One of the main responsibilities of IT staff is to keep the company systems up and running, the success of which is commonly measured as percentage ‘uptime’. For the business uptime = money made and downtime = money lost; the aim is to get the uptime figure as close to 100% as possible. That figure is most commonly based on the response to tests, by network monitoring systems, on one or more specific servers or services. The weakness of this approach is that a network might have a server uptime of 99.99%, but the average uptime on a company PC may only be 85%. It's also possible to fall into the trap of obsessing about uptime when it's not as important as you might think. I take a more pragmatic approach, that downtime is only an issue if it effects the users of the system.
For most companies, it's more productive to expand the definition of ‘downtime’ to include ANY reduction in functionality on ANY system during operating hours. Now a truer picture of uptime appears (though the 100% target becomes even more impossible to reach). This is the approach I prefer to take, focusing a little wider on the organisation as a whole, rather than exclusively on the servers and their uptime.
Unfortunately it’s very difficult to measure uptime in such a holistic way, based on every server, switch, router, PC, printer or mobile device. Traditional network monitoring systems fall short of the task as the complexity of the functionality they would need to test is too great. Only a person can make an assessment of whether a system is 'up' or 'down'. For example, the PC may be up, Outlook may be running, and the mail server may be fine; but there is a permission error on a public folder so the user can't see what they need to see. For the user, THAT is downtime.

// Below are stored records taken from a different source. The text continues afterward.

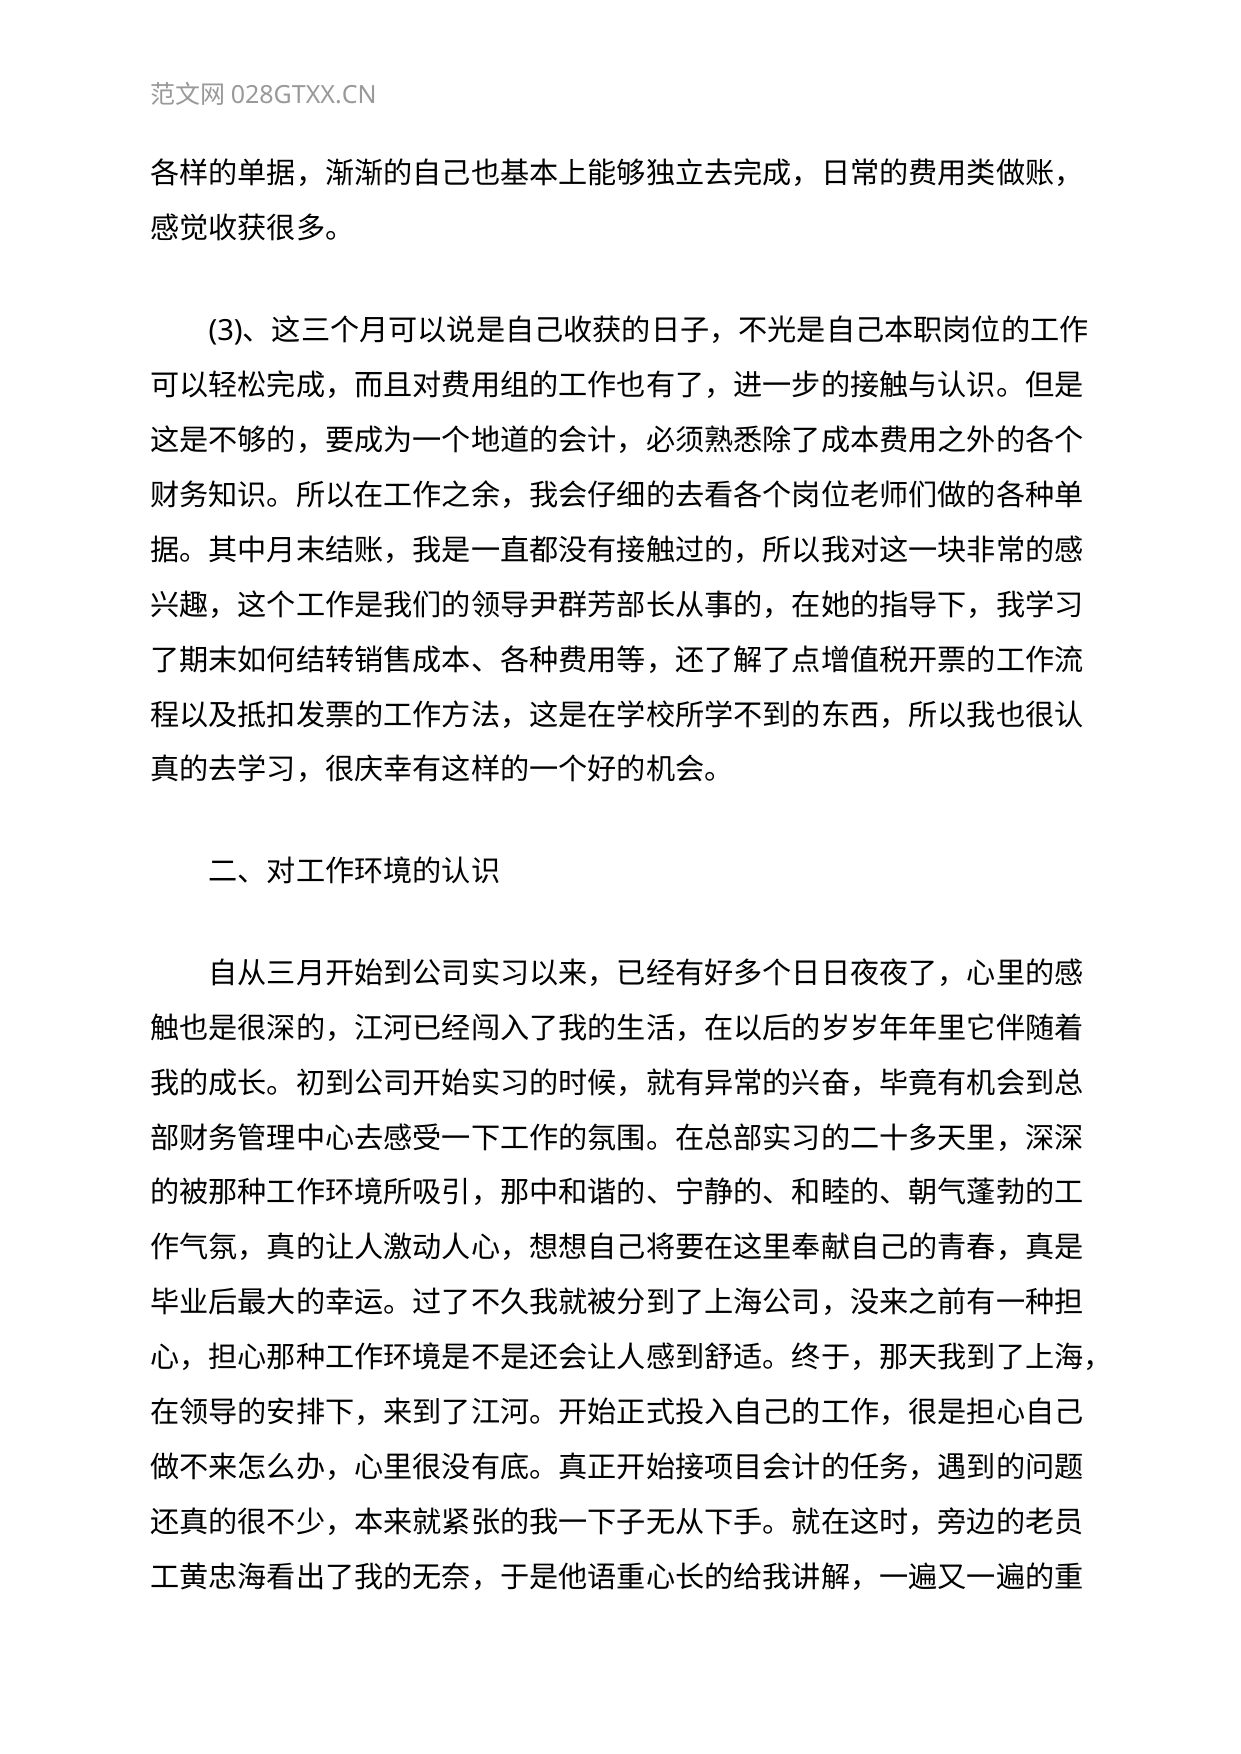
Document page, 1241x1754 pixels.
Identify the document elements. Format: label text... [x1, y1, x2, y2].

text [150, 949, 1090, 1596]
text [150, 150, 1090, 247]
text 二、对工作环境的认识 [150, 848, 1090, 890]
text (3)、这三个月可以说是自己收获的日子，不光是自己本职岗位的工作可以轻松完成，而且对费用组的工作也有了，进一步的接触与认识。但是这是不够的，要成为一个地道的会计，必须熟悉除了成本费用之外的各个财务知识。所以在工作之余，我会仔细的去看各个岗位老师们做的各种单据。其中月末结账，我是一直都没有接触过的，所以我对这一块非常的感兴趣，这个工作是我们的领导尹群芳部长从事的，在她的指导下，我学习了期末如何结转销售成本、各种费用等，还了解了点增值税开票的工作流程以及抵扣发票的工作方法，这是在学校所学不到的东西，所以我也很认真的去学习，很庆幸有这样的一个好的机会。 [150, 307, 1090, 788]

An approach to get a better understanding of your total system performance is to use your helpdesk or other issue tracking system to track reported incidents and their impact. If you educate and encourage your users to record every issue they encounter, and you record how long it takes to resolve the problem, then you have a better picture of the real uptime of your network. That picture allows you to focus your resources on ALL causes of downtime, rather than the traditional priorities (server or component failure, power outages etc.)
Taking this approach will identify the causes of downtime which are often missed; poorly configured client software, incorrect permissions, user training etc. Focus on these issues, and you will increase the real uptime of your systems and ultimately the productivity of staff. It's not as conspicuous or immediately gratifying as a 99.99% uptime figure, but it's ultimately more meaningful!